Architecture: Networking¶
Networking is the primary exploit surface. We treat it like a public API.
Goals¶
- Typed, versioned, schema-validated remotes
- Rate limiting and abuse penalties
- Protocol compatibility for staged rollouts
Remote contract rules¶
- Every remote has:
- name (stable)
- direction (client→server or server→client)
- payload schema (runtime-validated)
- error codes (stable)
-
rate limit budget
-
Server accepts intents, not outcomes:
- OK: "fire weapon", "activate ability", "move input"
- NOT OK: "deal 25 damage", "set position", "grant item"
Remote registry¶
Single source of truth (implemented in @rbx/net):
- A
netregistry defines all remotes in code. - Registry generates server/client stubs.

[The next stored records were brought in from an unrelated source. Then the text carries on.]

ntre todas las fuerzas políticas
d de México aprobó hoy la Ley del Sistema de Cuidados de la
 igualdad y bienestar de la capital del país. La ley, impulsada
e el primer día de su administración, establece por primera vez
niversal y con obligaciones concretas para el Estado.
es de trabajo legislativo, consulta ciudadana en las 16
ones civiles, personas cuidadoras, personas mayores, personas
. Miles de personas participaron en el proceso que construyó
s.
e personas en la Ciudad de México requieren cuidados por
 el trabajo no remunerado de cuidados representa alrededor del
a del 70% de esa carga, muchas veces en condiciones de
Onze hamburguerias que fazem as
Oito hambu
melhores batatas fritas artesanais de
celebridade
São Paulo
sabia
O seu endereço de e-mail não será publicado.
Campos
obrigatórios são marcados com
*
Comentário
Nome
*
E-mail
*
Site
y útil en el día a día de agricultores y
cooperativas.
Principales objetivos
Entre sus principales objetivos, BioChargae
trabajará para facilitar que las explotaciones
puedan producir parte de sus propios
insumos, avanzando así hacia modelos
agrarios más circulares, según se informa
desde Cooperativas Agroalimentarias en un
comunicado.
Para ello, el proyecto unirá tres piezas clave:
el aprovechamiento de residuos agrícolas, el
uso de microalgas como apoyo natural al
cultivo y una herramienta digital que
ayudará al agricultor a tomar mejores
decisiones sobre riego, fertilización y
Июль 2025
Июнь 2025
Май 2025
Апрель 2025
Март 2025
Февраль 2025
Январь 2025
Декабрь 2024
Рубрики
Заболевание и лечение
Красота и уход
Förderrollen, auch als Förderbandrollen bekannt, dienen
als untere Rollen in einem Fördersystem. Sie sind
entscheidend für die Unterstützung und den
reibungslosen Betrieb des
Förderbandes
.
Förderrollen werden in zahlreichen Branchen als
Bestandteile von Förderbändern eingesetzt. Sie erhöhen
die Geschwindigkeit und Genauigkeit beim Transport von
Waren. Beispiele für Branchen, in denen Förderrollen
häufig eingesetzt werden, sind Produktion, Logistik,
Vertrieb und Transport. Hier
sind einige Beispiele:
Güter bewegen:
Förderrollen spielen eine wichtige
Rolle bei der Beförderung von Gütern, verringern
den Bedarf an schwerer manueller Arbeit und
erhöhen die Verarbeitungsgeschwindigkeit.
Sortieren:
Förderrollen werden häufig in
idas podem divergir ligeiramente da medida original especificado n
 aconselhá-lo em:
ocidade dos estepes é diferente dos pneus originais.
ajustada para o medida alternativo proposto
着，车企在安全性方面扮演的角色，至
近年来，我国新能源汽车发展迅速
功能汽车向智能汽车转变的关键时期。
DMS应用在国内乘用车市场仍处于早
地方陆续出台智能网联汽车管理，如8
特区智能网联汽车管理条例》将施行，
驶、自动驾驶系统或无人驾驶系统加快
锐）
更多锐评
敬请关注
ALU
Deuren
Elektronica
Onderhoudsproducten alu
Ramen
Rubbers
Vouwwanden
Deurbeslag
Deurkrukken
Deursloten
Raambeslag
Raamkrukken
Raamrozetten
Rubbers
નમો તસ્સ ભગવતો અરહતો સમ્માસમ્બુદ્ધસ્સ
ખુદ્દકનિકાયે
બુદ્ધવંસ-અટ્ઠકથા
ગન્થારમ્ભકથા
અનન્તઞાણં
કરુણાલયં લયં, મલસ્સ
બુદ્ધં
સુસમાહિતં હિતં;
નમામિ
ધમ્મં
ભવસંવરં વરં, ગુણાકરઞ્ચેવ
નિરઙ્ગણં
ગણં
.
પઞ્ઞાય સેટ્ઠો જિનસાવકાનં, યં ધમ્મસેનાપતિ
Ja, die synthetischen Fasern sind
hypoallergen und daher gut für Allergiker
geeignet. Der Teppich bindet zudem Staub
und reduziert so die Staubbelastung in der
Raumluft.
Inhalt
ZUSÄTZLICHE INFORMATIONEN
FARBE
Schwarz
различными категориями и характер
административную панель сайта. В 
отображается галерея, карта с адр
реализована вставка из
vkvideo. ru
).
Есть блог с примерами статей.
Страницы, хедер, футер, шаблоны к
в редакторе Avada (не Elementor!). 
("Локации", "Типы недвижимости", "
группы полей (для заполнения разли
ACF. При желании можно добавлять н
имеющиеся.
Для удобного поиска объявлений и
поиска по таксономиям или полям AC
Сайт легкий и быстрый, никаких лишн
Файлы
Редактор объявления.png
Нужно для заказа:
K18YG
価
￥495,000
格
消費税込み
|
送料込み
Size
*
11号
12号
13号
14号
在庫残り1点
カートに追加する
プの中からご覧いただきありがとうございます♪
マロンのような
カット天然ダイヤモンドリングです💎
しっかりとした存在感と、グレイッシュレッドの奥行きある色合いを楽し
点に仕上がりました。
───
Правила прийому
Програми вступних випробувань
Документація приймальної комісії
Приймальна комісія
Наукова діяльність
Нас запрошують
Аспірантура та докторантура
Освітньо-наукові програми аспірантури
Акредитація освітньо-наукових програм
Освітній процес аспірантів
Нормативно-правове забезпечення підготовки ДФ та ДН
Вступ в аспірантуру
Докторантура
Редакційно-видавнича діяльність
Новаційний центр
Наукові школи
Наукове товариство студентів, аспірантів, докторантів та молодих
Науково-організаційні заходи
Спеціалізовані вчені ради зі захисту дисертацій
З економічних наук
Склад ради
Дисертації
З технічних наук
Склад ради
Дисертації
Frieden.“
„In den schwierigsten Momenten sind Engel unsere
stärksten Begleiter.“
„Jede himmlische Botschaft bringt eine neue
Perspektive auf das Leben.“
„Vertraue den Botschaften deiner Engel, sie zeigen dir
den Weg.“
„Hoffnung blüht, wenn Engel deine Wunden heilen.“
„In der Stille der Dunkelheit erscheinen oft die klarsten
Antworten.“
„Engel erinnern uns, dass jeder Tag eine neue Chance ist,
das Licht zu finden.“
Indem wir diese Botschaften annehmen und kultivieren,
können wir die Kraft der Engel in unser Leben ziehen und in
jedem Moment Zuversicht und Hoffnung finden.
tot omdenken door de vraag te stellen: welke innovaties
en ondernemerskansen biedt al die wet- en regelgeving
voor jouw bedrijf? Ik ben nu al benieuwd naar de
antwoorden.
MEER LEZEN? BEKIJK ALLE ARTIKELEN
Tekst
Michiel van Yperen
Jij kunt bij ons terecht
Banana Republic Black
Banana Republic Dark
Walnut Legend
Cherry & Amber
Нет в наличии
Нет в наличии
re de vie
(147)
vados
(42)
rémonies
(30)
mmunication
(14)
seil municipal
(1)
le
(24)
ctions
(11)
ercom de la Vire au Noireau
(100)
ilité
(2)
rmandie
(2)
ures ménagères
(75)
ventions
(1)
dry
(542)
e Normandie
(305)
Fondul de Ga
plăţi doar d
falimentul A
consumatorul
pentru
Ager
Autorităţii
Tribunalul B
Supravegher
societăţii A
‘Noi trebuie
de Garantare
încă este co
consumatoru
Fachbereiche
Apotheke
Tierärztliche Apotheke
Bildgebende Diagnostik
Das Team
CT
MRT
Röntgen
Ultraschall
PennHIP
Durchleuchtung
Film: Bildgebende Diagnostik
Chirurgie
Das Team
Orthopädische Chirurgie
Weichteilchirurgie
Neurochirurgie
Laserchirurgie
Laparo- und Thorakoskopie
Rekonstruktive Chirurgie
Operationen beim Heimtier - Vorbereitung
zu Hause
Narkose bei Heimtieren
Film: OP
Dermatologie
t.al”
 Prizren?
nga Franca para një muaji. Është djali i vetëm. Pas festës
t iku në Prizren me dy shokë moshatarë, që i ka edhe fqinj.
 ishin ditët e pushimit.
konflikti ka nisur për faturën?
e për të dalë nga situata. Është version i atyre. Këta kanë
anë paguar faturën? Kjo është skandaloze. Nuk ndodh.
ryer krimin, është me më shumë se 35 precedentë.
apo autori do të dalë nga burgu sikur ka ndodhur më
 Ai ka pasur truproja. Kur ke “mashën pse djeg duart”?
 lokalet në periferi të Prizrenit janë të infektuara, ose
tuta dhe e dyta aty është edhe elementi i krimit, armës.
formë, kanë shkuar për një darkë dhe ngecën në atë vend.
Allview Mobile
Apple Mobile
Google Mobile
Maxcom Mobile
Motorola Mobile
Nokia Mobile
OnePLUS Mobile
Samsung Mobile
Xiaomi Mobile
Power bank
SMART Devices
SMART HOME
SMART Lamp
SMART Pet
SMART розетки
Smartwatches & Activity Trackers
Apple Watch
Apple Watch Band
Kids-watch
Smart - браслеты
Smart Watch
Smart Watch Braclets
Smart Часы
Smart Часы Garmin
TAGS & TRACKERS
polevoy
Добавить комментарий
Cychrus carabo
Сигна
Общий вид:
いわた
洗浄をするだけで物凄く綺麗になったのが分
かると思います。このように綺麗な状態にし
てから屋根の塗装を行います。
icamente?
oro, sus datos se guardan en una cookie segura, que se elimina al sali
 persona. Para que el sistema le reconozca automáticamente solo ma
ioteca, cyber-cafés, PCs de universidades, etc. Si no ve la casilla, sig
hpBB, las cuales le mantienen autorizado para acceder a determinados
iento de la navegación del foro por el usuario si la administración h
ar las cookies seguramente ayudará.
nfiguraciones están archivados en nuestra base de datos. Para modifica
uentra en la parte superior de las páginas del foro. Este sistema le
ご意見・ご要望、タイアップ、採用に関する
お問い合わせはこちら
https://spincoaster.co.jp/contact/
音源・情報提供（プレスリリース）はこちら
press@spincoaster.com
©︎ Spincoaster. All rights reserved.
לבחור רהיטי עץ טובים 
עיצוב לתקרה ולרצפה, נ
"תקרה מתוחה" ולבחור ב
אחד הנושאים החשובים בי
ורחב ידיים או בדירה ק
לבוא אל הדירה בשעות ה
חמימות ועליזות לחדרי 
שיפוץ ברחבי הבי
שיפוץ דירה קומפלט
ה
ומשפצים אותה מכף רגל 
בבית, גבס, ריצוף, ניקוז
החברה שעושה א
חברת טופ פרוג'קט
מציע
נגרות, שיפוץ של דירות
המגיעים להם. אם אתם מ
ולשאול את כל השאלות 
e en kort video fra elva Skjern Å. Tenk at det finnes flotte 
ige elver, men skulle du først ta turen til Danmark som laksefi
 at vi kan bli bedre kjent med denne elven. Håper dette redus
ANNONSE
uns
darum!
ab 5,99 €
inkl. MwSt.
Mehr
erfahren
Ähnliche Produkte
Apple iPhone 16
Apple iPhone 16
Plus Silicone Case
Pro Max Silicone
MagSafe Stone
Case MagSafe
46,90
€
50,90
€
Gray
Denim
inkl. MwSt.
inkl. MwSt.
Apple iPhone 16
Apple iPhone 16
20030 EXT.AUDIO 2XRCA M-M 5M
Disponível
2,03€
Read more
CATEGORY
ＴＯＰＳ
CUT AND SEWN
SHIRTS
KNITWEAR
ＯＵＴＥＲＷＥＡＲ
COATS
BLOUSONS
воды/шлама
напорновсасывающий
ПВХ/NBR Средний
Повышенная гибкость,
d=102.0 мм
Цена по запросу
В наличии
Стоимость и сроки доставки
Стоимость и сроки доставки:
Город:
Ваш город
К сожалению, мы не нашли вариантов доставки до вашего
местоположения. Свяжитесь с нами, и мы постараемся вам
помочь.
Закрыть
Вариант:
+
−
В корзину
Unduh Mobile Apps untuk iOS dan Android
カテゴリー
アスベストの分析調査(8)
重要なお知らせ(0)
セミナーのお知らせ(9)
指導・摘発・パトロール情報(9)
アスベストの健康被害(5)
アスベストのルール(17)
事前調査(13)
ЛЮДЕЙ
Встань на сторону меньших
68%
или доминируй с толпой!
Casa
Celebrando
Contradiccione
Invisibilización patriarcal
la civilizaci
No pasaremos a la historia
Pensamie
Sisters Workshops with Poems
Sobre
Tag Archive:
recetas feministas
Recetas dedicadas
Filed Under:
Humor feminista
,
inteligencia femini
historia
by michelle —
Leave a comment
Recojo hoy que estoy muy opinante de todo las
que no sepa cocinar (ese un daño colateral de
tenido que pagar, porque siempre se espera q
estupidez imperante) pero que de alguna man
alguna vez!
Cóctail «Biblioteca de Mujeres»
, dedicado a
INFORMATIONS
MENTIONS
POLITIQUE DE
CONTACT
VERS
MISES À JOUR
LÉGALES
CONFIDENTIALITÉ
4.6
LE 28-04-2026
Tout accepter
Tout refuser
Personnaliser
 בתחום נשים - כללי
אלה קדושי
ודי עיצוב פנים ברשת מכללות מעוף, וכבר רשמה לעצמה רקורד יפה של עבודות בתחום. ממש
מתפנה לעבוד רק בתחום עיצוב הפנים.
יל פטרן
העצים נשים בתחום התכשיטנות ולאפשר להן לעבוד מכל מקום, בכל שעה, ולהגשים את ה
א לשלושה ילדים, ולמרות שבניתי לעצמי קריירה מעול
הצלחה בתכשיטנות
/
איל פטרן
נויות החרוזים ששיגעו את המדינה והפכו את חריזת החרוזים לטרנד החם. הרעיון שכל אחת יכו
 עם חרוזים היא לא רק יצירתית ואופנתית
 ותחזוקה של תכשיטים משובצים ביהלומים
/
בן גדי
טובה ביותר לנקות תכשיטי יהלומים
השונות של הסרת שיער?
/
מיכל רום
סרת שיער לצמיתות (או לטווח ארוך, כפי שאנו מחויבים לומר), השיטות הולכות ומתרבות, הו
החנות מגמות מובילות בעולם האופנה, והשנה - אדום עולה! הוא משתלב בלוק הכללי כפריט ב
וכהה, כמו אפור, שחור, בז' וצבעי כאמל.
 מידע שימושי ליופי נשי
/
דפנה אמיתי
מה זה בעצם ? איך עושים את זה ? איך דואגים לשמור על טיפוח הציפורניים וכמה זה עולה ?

- Registry ensures remotes exist under
ReplicatedStorage/Remotes.
Validation¶
Server-side validation is mandatory. We use @rbxts/t to define runtime schemas for strict type checking.
- Schema Validation: Checked immediately upon network receipt.
- Type checks (string, number, boolean)
- Constraint checks (min/max length, integer bounds)
- Structure checks (required keys, no unknown fields)
- State Validation: Checked during logic execution.
- Cooldowns, ammo, range checks.
- Game phase state.
Reject unknown fields to reduce payload abuse.
Example Schema¶
const handshakeSchema = t.strictInterface({
protocolVersion: t.number,
buildId: t.string,
deviceClass: t.union(t.literal("kbm"), t.literal("gamepad"), t.literal("touch")),
});
Rate limiting¶
Token bucket per:
- player + endpoint
- global endpoint budget
Implementation details¶
State location: Rate limit state is stored in-memory per server instance. This is simple, fast, and sufficient because:
- Most abuse is detectable within a single server session
- Cross-server coordination adds latency and complexity
- Persistent abusers are caught via aggregated analytics (Phase 2+)
On teleport/server hop: Rate limit budgets are reset. A player teleporting to a new server gets fresh budgets. This is acceptable because:
- Teleport itself is rate-limited
- Aggregated analytics detect hop-based abuse patterns
- Strict per-server limits still bound damage
Token bucket parameters (per endpoint):
interface RateLimitConfig {
windowMs: number; // e.g., 1000 (1 second)
maxRequests: number; // e.g., 10
burstAllowance?: number; // e.g., 3 (allow small bursts)
}
Penalties (configurable):
- log + score signal
- throttle (delay responses)
- kick (when clearly malicious)
Protocol versioning¶
- Client embeds
PROTOCOL_VERSION. - Server advertises
min/maxsupported. - Handshake decides:
- continue
- degrade features
- force update (incompatible)
Client utilities¶
The @rbx/net package provides utilities for reliable remote calls:
Retry with backoff¶
import { withRetry } from "@rbx/net";
const result = await withRetry(() => Remotes.fetchInventory(), { maxAttempts: 3, backoffMs: 1000 });
Timeout wrapper¶
import { withTimeout } from "@rbx/net";
const result = await withTimeout(() => Remotes.slowOperation(), { timeoutMs: 5000 });
PvP specifics¶
- Inputs are sent at a fixed rate (batched), not spammed.
- Server snapshots are applied with interpolation on client.
- Hit validation:
- server raycasts/projectile sim
- optional lag compensation (bounded rewind window)
Error model¶
Never throw across remotes.
- Responses use the Result type with
ok: booleanand stable numericcode. - Messages may include
retryAfterMsfor rate limits. - See Error Codes Reference for the complete list.